[[ DATA FOR REVIEW, beginning ]]

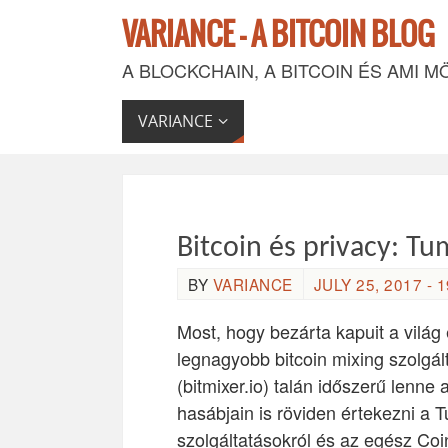
VARIANCE - A BITCOIN BLOG
A BLOCKCHAIN, A BITCOIN ÉS AMI M
VARIANCE
Bitcoin és privacy: Tu
BY
VARIANCE
JULY 25, 2017 - 1
Most, hogy bezárta kapuit a világ
legnagyobb bitcoin mixing szolgál
(bitmixer.io) talán időszerű lenne 
hasábjain is röviden értekezni a 
szolgáltatásokról és az egész Coi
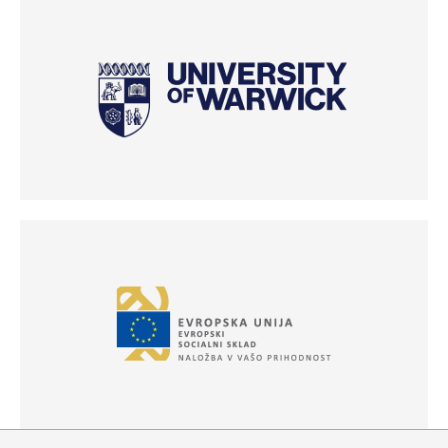
(Odpre se v novem oknu)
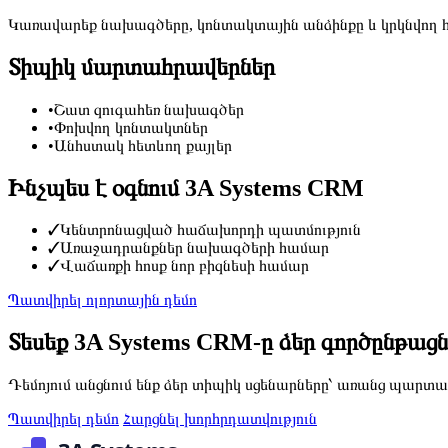
Կառավարեք նախագծերը, կոնտակտային անձինքը և կրկնվող հա
Տիպիկ մարտահրավերներ
•
Շատ զուգահեռ նախագծեր
•
Փոխվող կոնտակտներ
•
Անհստակ հետևող քայլեր
Ինչպես է օգնում 3A Systems CRM
✓
Կենտրոնացված հաճախորդի պատմություն
✓
Առաջադրանքներ նախագծերի համար
✓
Վաճառքի հոսք նոր բիզնեսի համար
Պատվիրել ոլորտային դեմո
Տեսեք 3A Systems CRM-ը ձեր գործընթաց
Դեմոյում անցնում ենք ձեր տիպիկ սցենարները՝ առանց պարտա
Պատվիրել դեմո
Հարցնել խորհրդատվություն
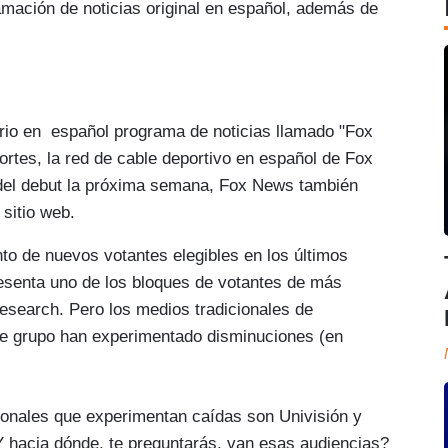
ación de noticias original en español, además de
rio en español programa de noticias llamado "Fox
ortes, la red de cable deportivo en español de Fox
s del debut la próxima semana, Fox News también
sitio web.
to de nuevos votantes elegibles en los últimos
resenta uno de los bloques de votantes de más
Research. Pero los medios tradicionales de
ese grupo han experimentado disminuciones (en
cionales que experimentan caídas son Univisión y
 hacia dónde, te preguntarás, van esas audiencias?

[[ DATA FOR REVIEW, end ]]

_EXERCISE DESCRIPTION_
Copy word for word the span of the records above that begins at the line with "(bitmixer.io) talán időszerű lenne" and ends at the line with "Հարցնել խորհրդատվություն", including those two lines but not the pictures.

_THE ANSWER_
(bitmixer.io) talán időszerű lenne 
hasábjain is röviden értekezni a 
szolgáltatásokról és az egész Coi
(Odpre se v novem oknu)
Կառավարեք նախագծերը, կոնտակտային անձինքը և կրկնվող հա
Տիպիկ մարտահրավերներ
•
Շատ զուգահեռ նախագծեր
•
Փոխվող կոնտակտներ
•
Անհստակ հետևող քայլեր
Ինչպես է օգնում 3A Systems CRM
✓
Կենտրոնացված հաճախորդի պատմություն
✓
Առաջադրանքներ նախագծերի համար
✓
Վաճառքի հոսք նոր բիզնեսի համար
Պատվիրել ոլորտային դեմո
Տեսեք 3A Systems CRM-ը ձեր գործընթաց
Դեմոյում անցնում ենք ձեր տիպիկ սցենարները՝ առանց պարտա
Պատվիրել դեմո
Հարցնել խորհրդատվություն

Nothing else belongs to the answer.